“Uma indignação se transformou em ação”
Prestes a fazer 99 anos, Jô Clemente, a fundadora da antiga Apae, recorda sua trajetória voltada a crianças com deficiência

Minha história se entrelaça com a do meu filho, Zequinha, que nasceu com síndrome de Down em uma época em que a diferença era, praticamente, sinônimo de invisibilidade. Como dona de casa, jamais imaginei que a maternidade me conduziria a um caminho de luta e transformação social como o que acabei traçando. A dificuldade em encontrar uma escola que acolhesse o Zequinha e outras crianças como ele despertou em mim uma indignação que se transformou em ação. Ao lado de quatro famílias que lutavam por oportunidades educacionais para seus filhos, idealizamos, em 1961, um espaço que pudesse suprir essa lacuna. Assim nasceu a Associação de Pais e Amigos dos Excepcionais (Apae) de São Paulo, inicialmente um centro voltado à formação de profissionais de saúde. Mas a urgência em oferecer educação especializada nos impulsionou a abrir nossas portas para as próprias crianças com deficiências.
Um sobrado na Zona Sul paulistana foi o embrião de um movimento que desafiou a norma de uma sociedade que, por costume, marginalizava a criança com deficiência. A resistência inicial, inclusive por parte de alguns pais que tinham receio de expor os filhos, não nos desanimou. Acreditávamos firmemente no potencial de cada pessoa — não importavam suas particularidades. A Apae cresceu com o apoio da comunidade, e duas iniciativas foram fundamentais para a nossa sustentação e visibilidade. A primeira foi a Feira da Bondade, idealizada com a colaboração de mulheres da alta sociedade paulistana, que generosamente vendiam produtos importados. Ela se tornou um evento aguardado e essencial para angariar os recursos que nos permitiram construir nossa sede em um terreno cedido pela prefeitura.

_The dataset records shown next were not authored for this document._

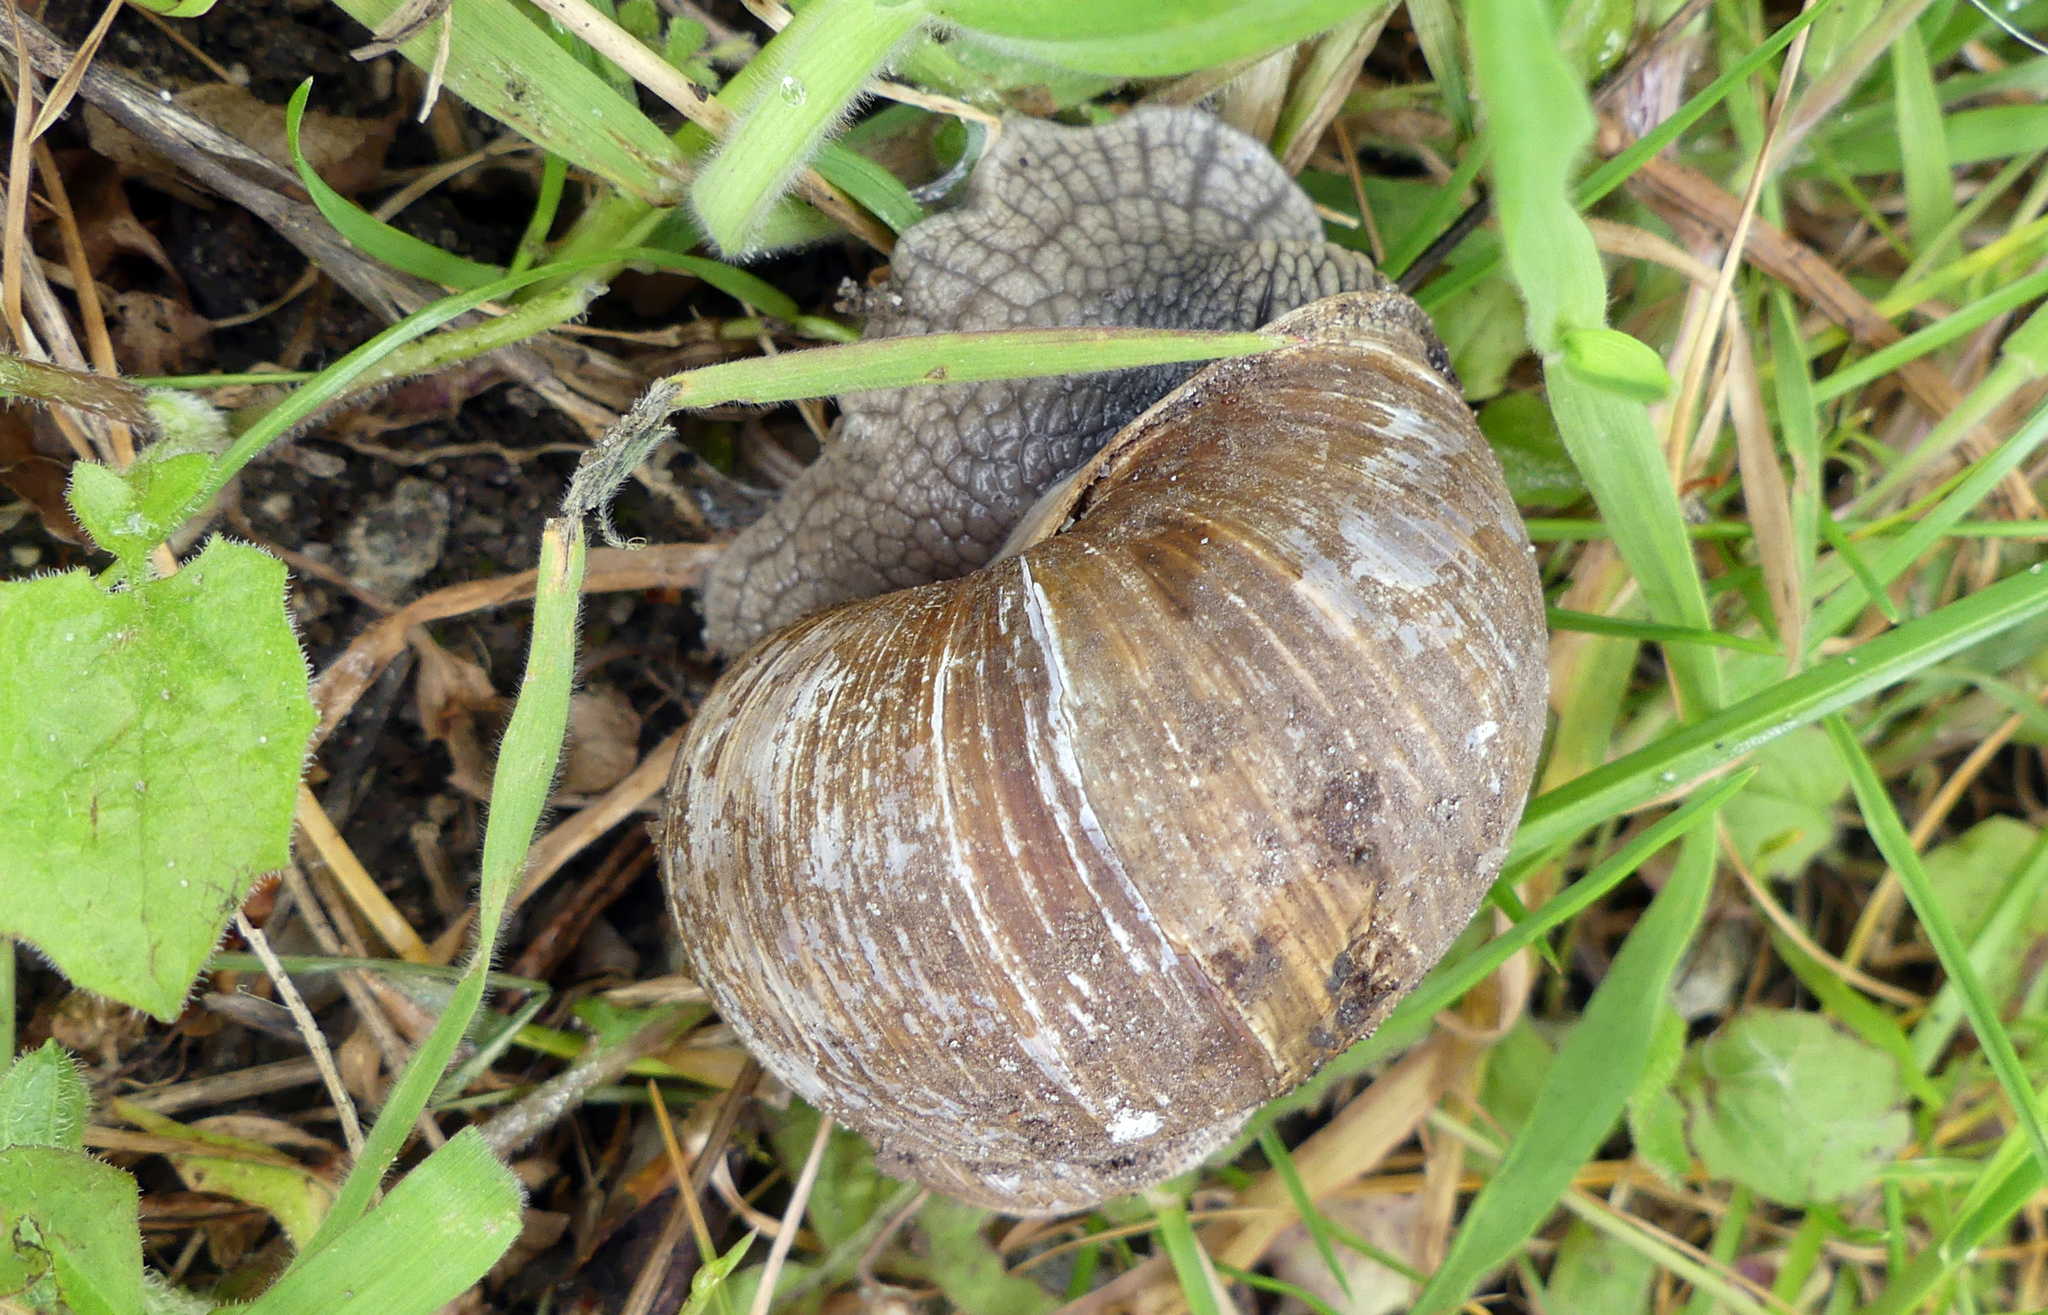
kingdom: Animalia
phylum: Mollusca
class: Gastropoda
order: Stylommatophora
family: Helicidae
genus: Helix
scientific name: Helix pomatia
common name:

Outra ação marcante foi o Agulhas da Alta Moda Brasileira, que reunia desfiles, bailes e jantares e chegou a congregar figuras importantes do meio financeiro, demonstrando o engajamento de diversos setores com a causa. Mas eu digo que uma das nossas maiores conquistas mesmo foi trazer para o Brasil, em 1976, o teste do pezinho, exame simples, feito em recém-nascidos, com um impacto gigantesco na detecção precoce de doenças que podem levar à deficiência intelectual e até mesmo a óbito. Foi um divisor de águas na saúde pública do país.
Então, à medida que Zequinha crescia, vivendo de forma independente, com amigos e autonomia — algo raro para pessoas com síndrome de Down naqueles tempos —, minha preocupação se estendeu ao bem-estar dos que envelheciam com deficiência. Em 1998, apoiei a criação de um centro especializado em estimulá-los nessa fase da vida, reconhecendo suas necessidades. Zequinha, meu filho amado, que se tornou um símbolo para tantos, partiu em 2001, aos 52 anos.
Ao longo de nove décadas, pude testemunhar a transformação de um cenário em que a exclusão era quase regra para um presente em que artistas com síndrome de Down brilham na TV, no cinema e em exposições de arte. Em 2019, a Apae de São Paulo passou a se chamar Instituto Jô Clemente, e o mais gratificante nessa entidade que hoje leva meu nome é ver a continuidade da missão e seu impacto na vida das pessoas. O caminho que inauguramos culminou em mais de 18 milhões de testes do pezinho e na inclusão de ao menos 5 000 jovens no mercado de trabalho nos últimos doze anos.
Embora agora eu já não participe ativamente da gestão do instituto, sei que ele perpetua minha trajetória e a força da causa, inspirando a sociedade e reafirmando nosso compromisso em prol da inclusão. O que mais desejo deixar para o mundo é a esperança de que, com o avanço das pesquisas, a ciência nos guie para contornar os desafios das pessoas com deficiência, construindo um futuro em que a igualdade não seja apenas um ideal, mas uma realidade.